# Eurods-Purchase before leaving the USA?



## launes (May 25, 2008)

This is my first posting on this link so if this question has been answered before, forgive me. We are going on a cruise in October which includes several countries having Euros as their official currency. With the fluctuating value of the US dollar (mostly going down) is there any advantage to purchasing Euros prior to sailing? Where can I expect to get the best exchange rate?

Thanks to all,

Lenny


----------



## Carolinian (May 25, 2008)

There was a time that AAA had a great exchange rate for foreign currency denominated travellers checks, and no fee for members.  Back when the Deutsche Mark was rising, I used this to lock in good rates several months out from a trip and did the same with French francs for a later trip.  Then once in country, I found the AMEX office which gave me local currency at face value of the TC's with no fees.

AMEX has € denominated TC's, but when I checked the rates early on, they were NOT good.  I understand that AAA has now gone back to Amex TC's after pawning off useless Visa TS's on members for a while.  It might be worth checking that rate, especially if you are an AAA member.

Exchange houses in countries that use the € typically have bad rates, high commissions, or both and so are not a good option.

It is hard to find good exchange rates within the US.

ATM machines using a debit card have been a good bet, but some banks now charge 3% exchange commission on these transactions, up to $5 usage fee from your bank, and up to $5 usage fee from the bank on the other end.  Check the rates on your debit card.  Some are still 1% plus a 75 cent usage fee.

Fortunately for myself, being in eastern Europe, I can often use local exchange houses to do a 3 way transaction, $ to local currency to €, for less than 1% all the way through.  One cannot do that in western Europe.


----------



## Linda74 (May 25, 2008)

== DATA ==
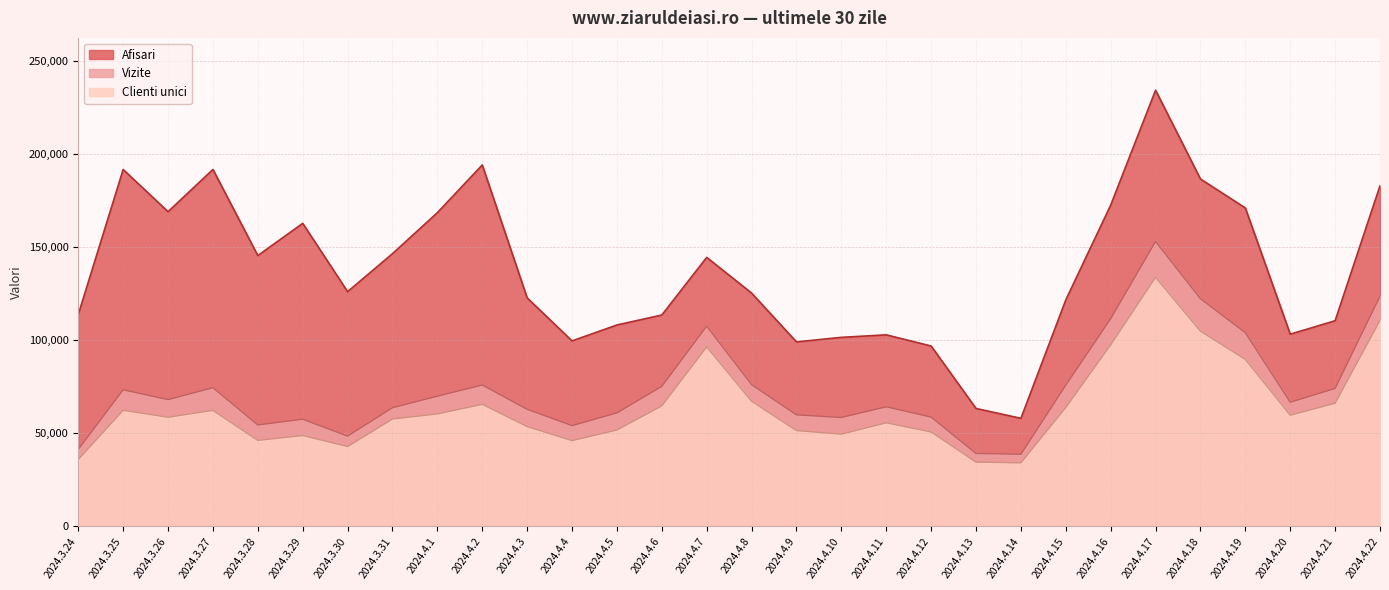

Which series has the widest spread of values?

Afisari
...
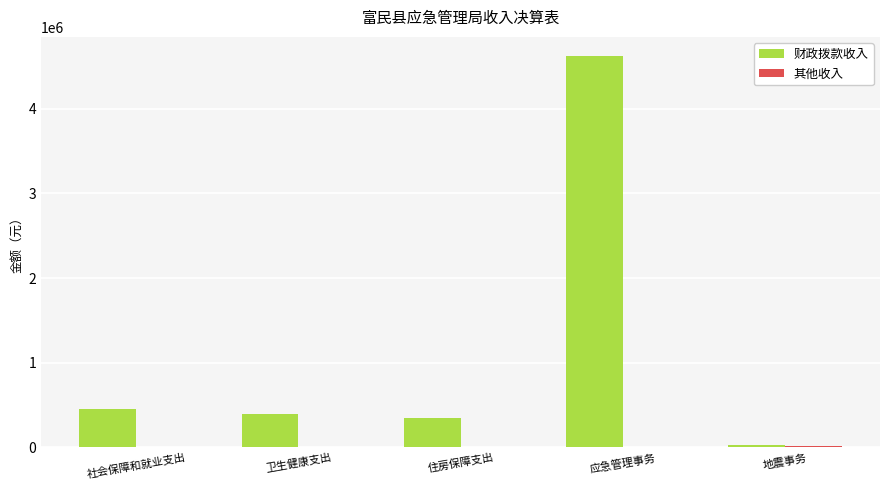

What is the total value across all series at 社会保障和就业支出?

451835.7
--
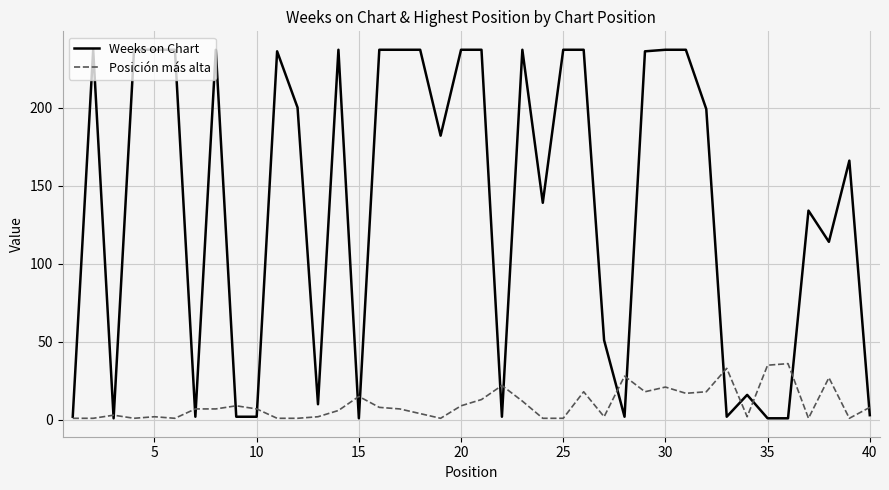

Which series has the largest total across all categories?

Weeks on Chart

== PROBLEM 1 ==
In the forum thread about buying euros before leaving the USA, what exchange commission do some banks now charge on ATM transactions made with a debit card?
== PROBLEM 2 ==
Carry on the forum thread about buying euros before leaving the USA, starting after its final line.
The data comes from a different source than the forum thread.

== TASK OUTPUT 1 ==
Some banks now charge a 3% exchange commission.

== TASK OUTPUT 2 ==
Normally, I would say just wait til you are there and use an ATM machine.  We have always done that, but chances are the Euro will continue to rise against the dollar.  We returned from a Mediterranean cruise and a week in Tuscany two weeks ago.  We came home with about 500 Euros and have decided to just keep them for our next trip.  We should have done that on previous trips.  Anyway, you might look into buying some now.


----------



## Carolinian (May 26, 2008)

It is extremely difficult to find any foreign currency rates that are decent in the US.  You may lose more from bad rates, commissions, etc. than you would from currency fluctuations.  Years ago, when the Deutsche Mark was rising, I looked into rates of all the local banks, and they all stunk when you added in bad rates and commissioners.  That's when I discovered what was then a good deal on AMEX travellers checks denominated in marks from AAA.

The unfortunate thing was that soon after the € came out, I checked the rates on the € denominated travellers checks and they were NOT good.  Last year, when AAA was still selling useless Visa TC's, I again asked for a quote, and again it was NOT a good rate or even close.  Now that AAA has learned its lesson from customer complaints about the crappy Visa TC product and has gone back to Amex TC's, it might be interesting to again see if they have a decent rate.

Buying currency ahead of time is NOT going to help you if you buy it at a bad rate and/or pay a high commission.

If you debit card charges 3% commission on foreign currency transactions, it is time to change banks.  Hint: credit unions.


----------



## HuskyJim (May 30, 2008)

I think the best way is to use your credit card for your purchases to get the best rate.  FYI - Capital One and Commerce Bank have no currency-conversion exchange fee.

Here are two articles that may help you decide.

http://www.thestreet.com/_yahoo/markets/currency/10418567.html?cm_ven=YAHOO&cm_cat=FREE&cm_ite=NA

http://www.smartmoney.com/deal-of-the-day/index.cfm?story=20080529-exchange-rates&afl=yahoo&hpadref=1


----------



## Carolinian (May 31, 2008)

Cap One cards are great.  Most others charge you 3% conversion.  Even thoough the country I work in does not use the €, most of the time the exchange house rates here are such that I can do a three currency transaction, $ to local currency to €, for around 1% total.  I am not about to pay a credit card company three times that amount.

There are also some credit union cards that charge 1%, but if you use cc's, watch out for rip-off 3% currency exchange fees.  Cap One is the only cc I use on this side of the pond.


----------



## hibbeln (May 31, 2008)

I usually get some "starting out" money when we travel to Europe before I leave.  Just about $150-200 in Euros (get it through my bank, have to order it and takes up to 10 days to get, though often faster).  Yep, the exchange rate is not good, but it's not completely god-awful either so I can stomach it.  

I do this so we have the convenience of being able to get there and not worry right away about having to find an ATM.  It's enough to buy coffee and pop in the airport, maybe a snack, pay tolls if we're driving, pay a cab if we're not, buy breakfast in the morning and THEN find an ATM!!!!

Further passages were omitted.